Друг государства. Гении и бездарности, изменившие ход истории | страница 87
Японцы с огромным интересом расспрашивали о России и первым из русских знаменитостей полюбили Михаила Илларионовича Кутузова, который, по их мнению, «все сделал прямо по-японски, ибо их правило войны предписывает заманивать неприятеля как можно далее внутрь земли, собирая между тем со всех сторон людей, и потом окружить их». Перед расставанием Головнину и его спутникам поднесли такое послание: «Все вы долго находились здесь, но теперь <…> сами возвращаетесь в свое отечество; время вашего отбытия уже прошло, но по долговременному нашему здесь пребыванию мы к вам привыкли и расставаться нам с вами жалко. <…> о собственной вашей радости при сем не упоминайте, мы сами оную чувствуем и с нашей стороны сему счастливому событию радуемся. Берегите себя в пути, о чем и мы молим бога. Теперь, желая с вами проститься, написали мы сие».
Удивительно, но пленение русского капитана принесло в русско-японские связи куда больше теплоты, чем обе предыдущие дипломатические миссии. Отношения между нашими государствами формально были установлены Путятиным в середине XIX века, но дружба России и Японии началась раньше. В ее честь в 1996 году в японском городе Госики установили памятник Такадаю и Головнину. Не забудем об этих людях. Они тоже были дипломатами.

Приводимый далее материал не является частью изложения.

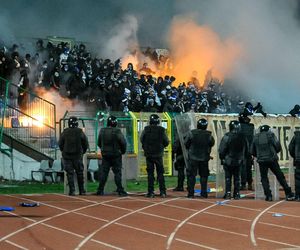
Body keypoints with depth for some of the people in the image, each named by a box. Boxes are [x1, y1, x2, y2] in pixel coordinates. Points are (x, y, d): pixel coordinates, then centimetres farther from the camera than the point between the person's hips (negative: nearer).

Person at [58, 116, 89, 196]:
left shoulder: (65, 132, -5)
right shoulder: (80, 132, -5)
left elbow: (60, 144, 0)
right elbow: (86, 144, 0)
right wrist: (82, 152, 16)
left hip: (67, 156, 0)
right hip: (78, 156, 0)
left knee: (70, 173, 3)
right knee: (80, 173, 10)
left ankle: (72, 191, -1)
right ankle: (82, 190, 12)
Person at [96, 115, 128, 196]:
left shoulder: (102, 131, 2)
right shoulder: (117, 131, -14)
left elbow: (99, 143, 10)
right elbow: (123, 142, -14)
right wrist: (123, 151, 3)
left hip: (105, 154, 4)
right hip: (116, 155, -4)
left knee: (103, 172, 8)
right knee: (117, 172, 0)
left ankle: (100, 190, 10)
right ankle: (120, 190, -1)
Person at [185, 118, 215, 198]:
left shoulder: (191, 133, -12)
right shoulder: (208, 135, -10)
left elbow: (186, 144, -3)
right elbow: (212, 143, 7)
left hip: (193, 158, -1)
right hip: (204, 158, 1)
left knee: (191, 175, 5)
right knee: (204, 175, 11)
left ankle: (191, 193, 2)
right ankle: (204, 193, 10)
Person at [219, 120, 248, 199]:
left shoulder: (227, 136, -16)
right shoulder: (242, 137, -3)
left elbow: (221, 150, -13)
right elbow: (246, 149, 8)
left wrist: (222, 158, 3)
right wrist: (242, 157, 19)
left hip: (228, 161, -3)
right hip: (238, 161, 3)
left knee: (228, 177, 5)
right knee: (237, 178, 10)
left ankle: (228, 193, -1)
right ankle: (236, 194, 9)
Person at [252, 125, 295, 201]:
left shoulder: (256, 137, 8)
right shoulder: (270, 135, 1)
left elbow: (253, 152, 11)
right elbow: (278, 147, -3)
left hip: (261, 161, 1)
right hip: (272, 160, -1)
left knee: (264, 178, 10)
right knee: (280, 176, 6)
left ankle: (268, 196, 0)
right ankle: (289, 194, 4)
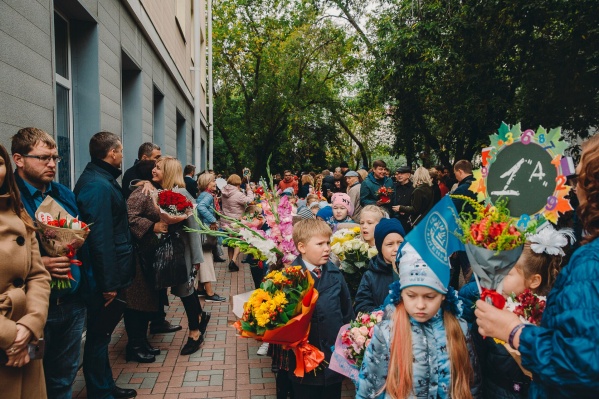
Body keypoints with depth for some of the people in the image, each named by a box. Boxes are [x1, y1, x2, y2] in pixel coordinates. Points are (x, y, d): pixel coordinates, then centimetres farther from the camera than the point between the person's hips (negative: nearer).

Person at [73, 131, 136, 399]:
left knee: (100, 335, 20)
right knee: (99, 337, 4)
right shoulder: (99, 186, -21)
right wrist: (109, 283, -22)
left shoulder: (98, 179, 13)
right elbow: (101, 239, -25)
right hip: (105, 277, -11)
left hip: (107, 274, 11)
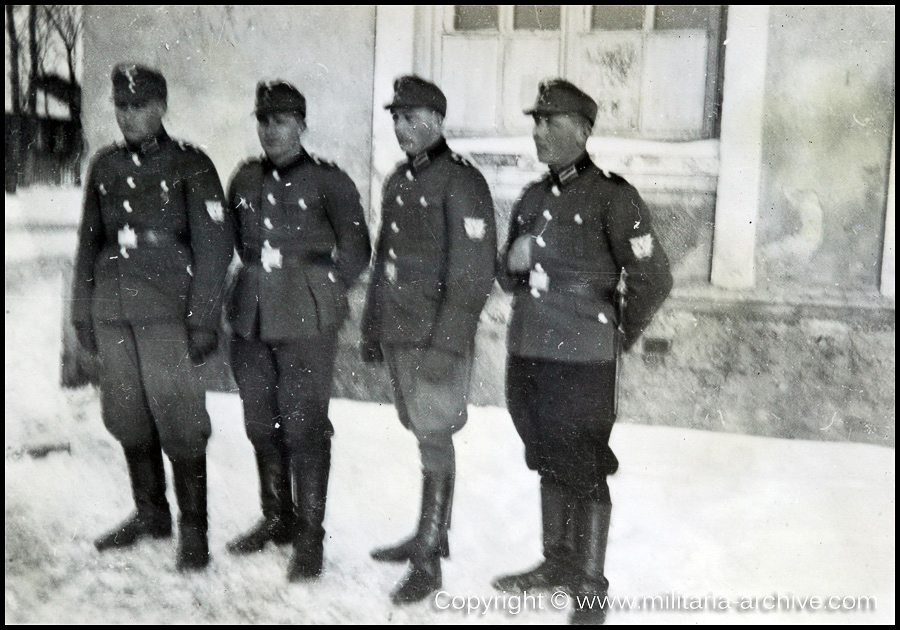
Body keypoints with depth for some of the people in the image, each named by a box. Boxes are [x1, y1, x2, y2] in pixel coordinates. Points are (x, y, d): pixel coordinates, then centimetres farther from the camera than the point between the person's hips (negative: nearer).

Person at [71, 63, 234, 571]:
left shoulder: (189, 165, -1)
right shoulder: (105, 167, 15)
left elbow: (213, 246, -5)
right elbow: (89, 242, 20)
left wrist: (203, 320, -10)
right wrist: (83, 311, 16)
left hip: (168, 314, -5)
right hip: (113, 314, 5)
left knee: (179, 423, -5)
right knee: (128, 419, 10)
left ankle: (193, 528, 6)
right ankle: (150, 514, 26)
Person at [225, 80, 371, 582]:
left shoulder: (329, 181, -3)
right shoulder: (246, 180, 12)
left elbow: (357, 251, 1)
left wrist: (319, 292, 1)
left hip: (307, 322, -5)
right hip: (252, 319, 6)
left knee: (304, 425, -4)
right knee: (262, 423, 12)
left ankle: (310, 535, 6)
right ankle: (277, 518, 28)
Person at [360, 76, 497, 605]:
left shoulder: (461, 181, -11)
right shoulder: (398, 181, 16)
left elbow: (473, 274, -16)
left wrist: (445, 343, -20)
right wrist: (373, 328, 20)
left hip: (437, 338, -8)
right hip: (398, 332, 8)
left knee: (435, 439, -3)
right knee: (426, 436, 15)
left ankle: (427, 561, 3)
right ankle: (435, 537, 28)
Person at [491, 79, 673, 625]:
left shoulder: (612, 196, -10)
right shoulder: (533, 198, 13)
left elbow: (653, 278, -12)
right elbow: (510, 278, 21)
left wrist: (620, 335, -2)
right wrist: (514, 263, -2)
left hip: (583, 361, -7)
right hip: (528, 354, 7)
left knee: (585, 472, 1)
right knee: (549, 464, 17)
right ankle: (557, 563, 32)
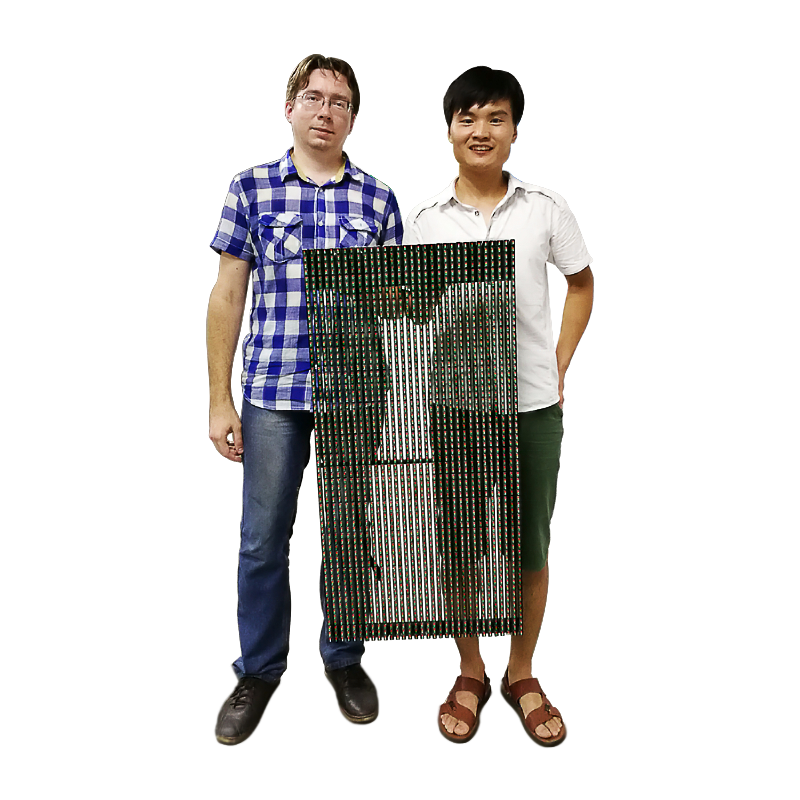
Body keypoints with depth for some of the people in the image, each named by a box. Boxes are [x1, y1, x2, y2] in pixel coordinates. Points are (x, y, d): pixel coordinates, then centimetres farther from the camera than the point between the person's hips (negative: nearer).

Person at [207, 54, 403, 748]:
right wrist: (220, 400, 0)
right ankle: (260, 669, 29)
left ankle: (344, 658, 33)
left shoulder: (379, 200, 8)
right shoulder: (251, 189, 6)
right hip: (272, 392, 0)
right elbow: (228, 297, 5)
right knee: (263, 540, 7)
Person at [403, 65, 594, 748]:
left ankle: (522, 675, 32)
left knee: (530, 550, 10)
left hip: (532, 404, 0)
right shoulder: (425, 218, 2)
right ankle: (471, 674, 31)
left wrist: (559, 365, 4)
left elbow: (583, 284, 12)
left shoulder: (547, 208, 1)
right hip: (453, 406, 0)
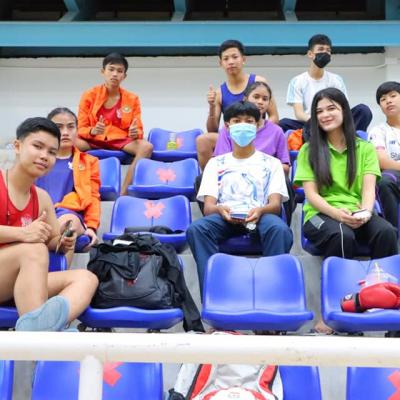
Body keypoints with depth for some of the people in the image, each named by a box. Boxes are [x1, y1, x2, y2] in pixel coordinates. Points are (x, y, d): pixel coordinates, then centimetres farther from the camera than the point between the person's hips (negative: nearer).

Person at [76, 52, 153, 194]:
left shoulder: (132, 99, 5)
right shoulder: (89, 95, 2)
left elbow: (138, 130, 3)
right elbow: (80, 128, -1)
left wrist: (135, 133, -22)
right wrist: (93, 131, -24)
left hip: (121, 140, 1)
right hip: (93, 139, -1)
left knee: (146, 146, -30)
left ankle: (123, 192, -29)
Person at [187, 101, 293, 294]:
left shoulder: (271, 163, 18)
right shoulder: (215, 163, 19)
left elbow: (275, 204, 4)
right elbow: (208, 206, 7)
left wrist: (260, 210, -23)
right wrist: (220, 210, -20)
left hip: (260, 216, 0)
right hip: (224, 217, 1)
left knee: (280, 229, -37)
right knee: (196, 228, -34)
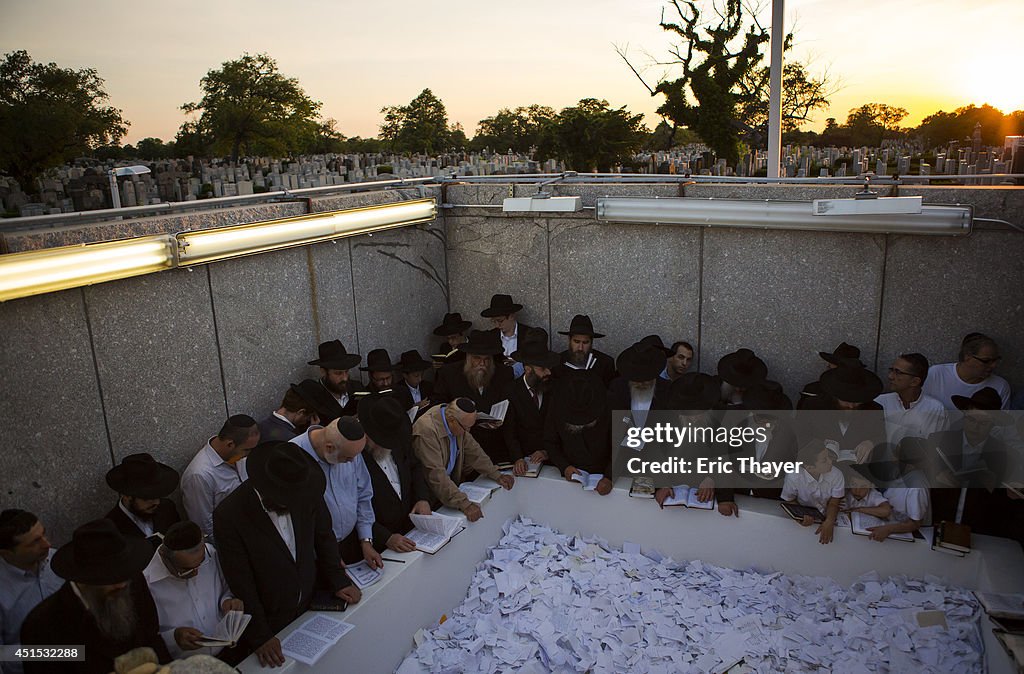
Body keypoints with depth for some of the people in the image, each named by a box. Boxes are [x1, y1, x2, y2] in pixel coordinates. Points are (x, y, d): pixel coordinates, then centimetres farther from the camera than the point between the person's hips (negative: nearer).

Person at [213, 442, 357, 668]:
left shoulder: (309, 490, -20)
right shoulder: (229, 516, -29)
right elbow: (241, 584, -20)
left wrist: (337, 580, -2)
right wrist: (259, 637, -14)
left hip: (311, 605, 3)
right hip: (268, 622, -3)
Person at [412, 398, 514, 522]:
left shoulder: (459, 423, -7)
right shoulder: (426, 430, -31)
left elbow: (473, 449, 6)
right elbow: (436, 475, -34)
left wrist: (497, 475, -4)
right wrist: (464, 504, -38)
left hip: (449, 481, 8)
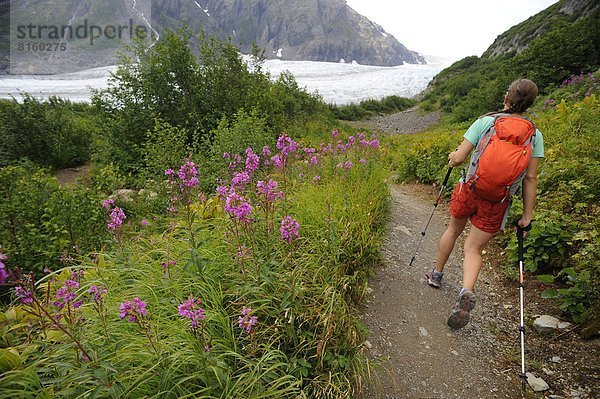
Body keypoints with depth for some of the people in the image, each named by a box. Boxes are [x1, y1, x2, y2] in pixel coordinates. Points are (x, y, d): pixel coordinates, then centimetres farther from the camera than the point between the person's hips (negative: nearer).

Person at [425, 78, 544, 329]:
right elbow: (530, 178, -2)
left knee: (453, 230, 23)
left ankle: (436, 274, 39)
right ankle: (467, 293, -13)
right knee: (474, 247, 11)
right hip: (498, 203, 1)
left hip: (469, 190, -1)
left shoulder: (485, 122, -4)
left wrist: (452, 157, 16)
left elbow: (458, 158, -9)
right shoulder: (534, 135, 1)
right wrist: (527, 216, 3)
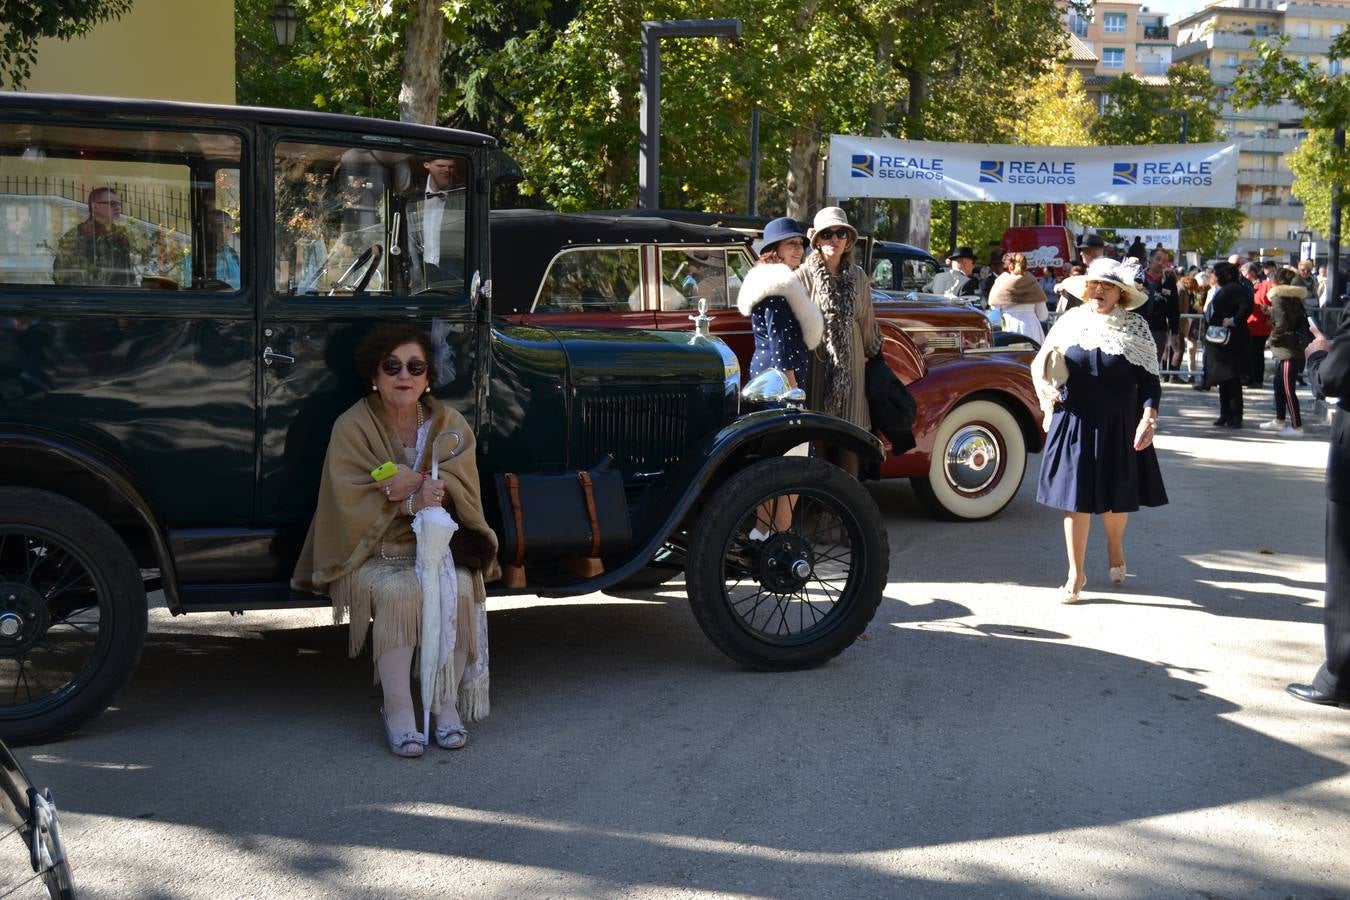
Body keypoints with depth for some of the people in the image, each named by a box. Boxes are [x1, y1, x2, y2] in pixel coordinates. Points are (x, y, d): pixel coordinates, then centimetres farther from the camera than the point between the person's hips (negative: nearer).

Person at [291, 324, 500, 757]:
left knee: (457, 589, -28)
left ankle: (447, 704, -15)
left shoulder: (449, 424, 5)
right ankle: (397, 710, -23)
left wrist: (418, 485, -27)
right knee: (399, 592, -32)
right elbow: (349, 499, -13)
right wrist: (411, 502, -26)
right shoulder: (352, 427, -4)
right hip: (374, 550, -2)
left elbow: (462, 489, -6)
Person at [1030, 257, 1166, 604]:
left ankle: (1115, 545, 43)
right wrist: (1046, 387, -8)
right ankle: (1076, 573, 14)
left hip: (1119, 426, -1)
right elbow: (1041, 364, 11)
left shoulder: (1135, 330, -3)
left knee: (1116, 497, 10)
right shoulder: (1070, 322, 1)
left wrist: (1148, 418, -16)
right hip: (1074, 423, 1)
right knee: (1075, 497, 2)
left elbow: (1149, 379, -3)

Плевак мы хотели. Федор Плевако
(1842–1909)
Адвокатов было много, он — один. Для его коллег-современников обыватели и простонародье придумали вереницу уничижительных прозвищ: «нанятая совесть», «куцая команда», «двукаты» и «брехунцы». Достоевский изливал на них желчь со страниц «Дневника писателя», Салтыков-Щедрин злословил адвокатуру «помойной ямой». Но усомниться в его порядочности было немыслимо. Во второй половине XIX века любой москвич уверил бы вас, что в Белокаменной есть три достопримечательности: Царь-колокол, Царь-пушка и он — Федор Никифорович Плевако, присяжный поверенный.
Корифей адвокатской профессии появился на свет 13 апреля 1842 года в захолустном городке Троицке под Оренбургом. Каким ветром в эту глушь занесло его отца — бедного, но все-таки дворянина из Малороссии, — известно одному богу: советские исследования туманно намекали на ссылку за участие в революционном подполье, но эта версия шита белыми нитками.
Фединого родителя, служившего на таможне, звали не Никифором, как можно предположить, а Василием, и фамилия его была Плевак — букву «о» на конце прибавил его знаменитый сын для благозвучности. Как-то, посещая провинциальных помещиков, он приметил в их доме служанку Катю — то ли киргизку, то ли калмычку, то ли башкирку — и за десять руб лей приобрел ее у хозяев в вечную собственность. Формально оставаясь бобылем, Василий прижил от женщины четверых детей — из них выжило двое. Рожденный вне брака будущий судебный защитник получил отчество не от родного отца, а от крестного старшего брата — Никифора.